Exploring the structural basis for high-efficiency energy transfer in photosynthetic organisms

Photosystem I (PSI) is one of the two photosystems found in the thylakoid membrane of oxygenic photosynthetic organisms. Its function is to harvest light energy that is utilized to drive a chain of electron transfer reactions, which leads to the production of the reduction power required for converting CO2 into sugars. In higher plants, the core of PSI is surrounded by a large light-harvesting complex I (LHCI), which forms a PSI-LHCI supercomplex with a total molecular mass of 600 kDa. The light energy captured by LHCI is transferred to the PSI core with an extremely high efficiency.

The crystal structure of plant PSI-LHCI supercomplex has been reported previously.

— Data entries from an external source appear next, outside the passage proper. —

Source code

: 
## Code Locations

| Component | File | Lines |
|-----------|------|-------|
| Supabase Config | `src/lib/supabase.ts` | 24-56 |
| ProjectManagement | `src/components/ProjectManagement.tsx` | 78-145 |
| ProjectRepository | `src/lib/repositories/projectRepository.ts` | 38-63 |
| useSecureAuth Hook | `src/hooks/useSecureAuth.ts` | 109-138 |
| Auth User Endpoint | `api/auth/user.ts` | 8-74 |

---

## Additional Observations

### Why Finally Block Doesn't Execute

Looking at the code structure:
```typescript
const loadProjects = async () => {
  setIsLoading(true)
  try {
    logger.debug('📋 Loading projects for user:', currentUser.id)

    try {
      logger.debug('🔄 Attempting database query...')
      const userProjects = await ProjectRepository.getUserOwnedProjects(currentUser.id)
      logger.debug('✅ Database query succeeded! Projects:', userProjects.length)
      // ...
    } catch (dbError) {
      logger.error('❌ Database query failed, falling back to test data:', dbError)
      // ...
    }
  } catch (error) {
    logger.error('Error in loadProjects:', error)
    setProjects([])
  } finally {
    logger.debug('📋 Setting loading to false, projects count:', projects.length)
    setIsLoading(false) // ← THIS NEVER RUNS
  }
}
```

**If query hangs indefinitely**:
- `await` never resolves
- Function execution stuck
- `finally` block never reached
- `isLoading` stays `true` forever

However, the crystal structures reported so far lacked sufficient resolution to reveal the detailed organization of the PSI-LHCI supercomplex with atomic precision, especially with respect to the positions and number of cofactors associated with LHCI.

Now, Michi Suga, Jian-Ren Shen at Okayama University in collaboration with Tingyun Kuang and Xiaochun Qin at the Chinese Academy of Sciences have solved the crystal structure of plant PSI-LHCI supercomplex to a resolution of 2.8 Å.

The research group purified and crystallized the PSI-LHCI supercomplex from the leaves of a pea plant and succeeded in improving the quality of the crystals dramatically. With these improved crystals the group was able to collect the X-ray diffraction data using the intense X-ray at the synchrotron facility SPring-8 in Japan. They then analysed the data using crystallographic approaches to determine the structure.

The improved structure revealed the detailed organization of protein subunits and cofactors. This enabled the mechanisms of energy transfer, regulation, and photoprotection within the PSI-LHCI supercomplex to be examined on a more robust structural basis.

This work provides structural insights into the energy absorption and transfer mechanisms in photosynthesis. In addition it may provide a blueprint for the design of light-harvesting setups with extremely high efficiencies that can be utilized in artificial photosynthetic systems.